Politics

Europe's future military capability depends on Nato

June 08, 2009
Trident submarines: how useful are they?
Trident submarines: how useful are they?

In his recent piece for Prospect, Anatol Lieven rightly raises the issue of current British defence policy, questioning current procurement programmes and the strategic concept of global intervention primarily with the US and/or Nato which underpins their development. Eurofighter, designed to interdict hostile jets, seems almost laughably superfluous, while the Royal Navy's carriers--and especially Trident submarines--are of questionable strategic utility.

In order to escape from the current defence predicament, Professor Lieven logically proposes that Britain return to Europe to develop a more regionally focused defence policy. He articulates a vision of defence which inspired the St Malo agreement in 1998 and which many Europeans today would support.

Yet, the logical proposal of reinvigorated European defence co-operation runs in the face of current developments. The St Malo agreement and the European Security and Defence Policy which developed from it have been extremely disappointing. Europeans have been able to conduct few significant interventions even on their own borders. While neutral countries like Ireland and Sweden have been willing to contribute to these ventures, most of the other European nations have been reluctant to contribute. Germany has been very reticent here while France has typically used European missions to assert itself against the US and to further its own interests in Africa. There is very little appetite in Europe for the kind of European initiative which Lieven proposes.



On the contrary, the major impetus today is towards Nato and closer alliance with the US. Britain, the Netherlands, Denmark, Spain, Italy and all the new EU and Nato members in central and eastern Europe prioritise Nato. Decisively, with Sarkozy's seminal announcement last year of Nato military re-integration, so now do France. The future of European military development and cooperation lies in Nato, not in the EU (despite the useful small operations the latter has done and will continue to do).

This may not be a cause for dismay. Precisely because Nato is united around the US with a common approach to military operations, it is possible that it will be able to engender a level of military unity which may in the long term empower Europe more effectively than the currently artificial and fragmented attempts to develop an autonomous European military capability.

Lieven's point, notwithstanding, Afghanistan will ultimately be crucial in all this; expeditionary stabilisation operations are where we are at whether we like it or not. Whatever the wisdom of the initial intervention, Afghanistan has become strategically decisive simply because Nato - and Europe - has committed itself strategically to this theatre. The campaign in Afghanistan will be long and difficult but if, under Nato, European forces can contribute to a successful outcome, they may simultaneously effect a radical transformation of Europe's military capability. They may then - some time after 2020 - be capable of more or less autonomous regional stabilisation actions in and around Europe.

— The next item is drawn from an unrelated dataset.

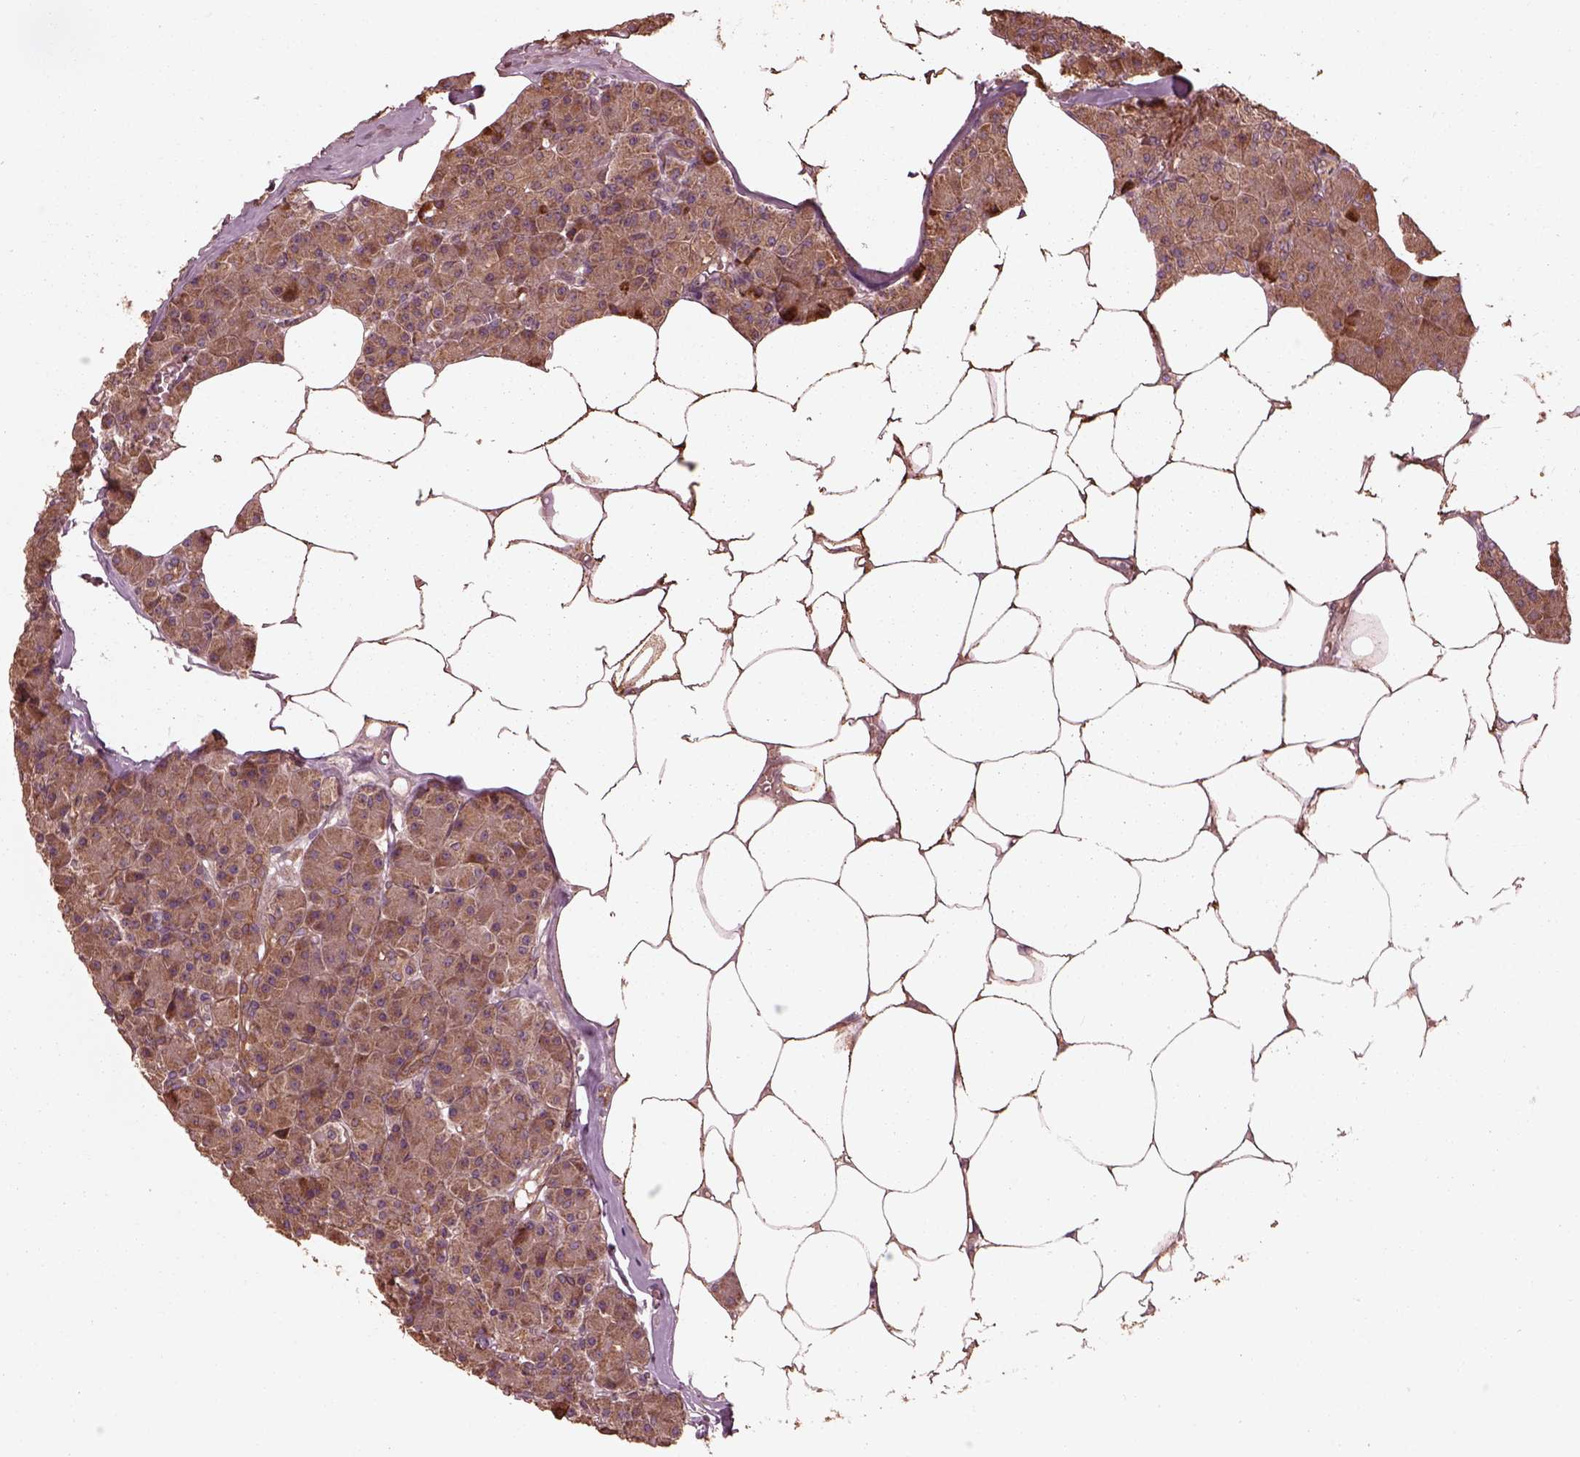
{"staining": {"intensity": "moderate", "quantity": ">75%", "location": "cytoplasmic/membranous"}, "tissue": "pancreas", "cell_type": "Exocrine glandular cells", "image_type": "normal", "snomed": [{"axis": "morphology", "description": "Normal tissue, NOS"}, {"axis": "topography", "description": "Pancreas"}], "caption": "IHC staining of benign pancreas, which displays medium levels of moderate cytoplasmic/membranous expression in about >75% of exocrine glandular cells indicating moderate cytoplasmic/membranous protein positivity. The staining was performed using DAB (brown) for protein detection and nuclei were counterstained in hematoxylin (blue).", "gene": "PIK3R2", "patient": {"sex": "female", "age": 45}}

There is an alternative future for Europe's armed forces. Voluntary withdrawal or defeat in Afghanistan is unlikely to lead to the creation of a strong and unified European defence posture. Rather, European nations are likely to retrench on national lines, focussing on homeland security. Many Europeans may welcome such military modesty but it is not the vision of a strong global Europe, intervening in regional crises and balancing the US, China or Russia, which has enthused politicians, policy-makers and scholars since the beginning of the European project.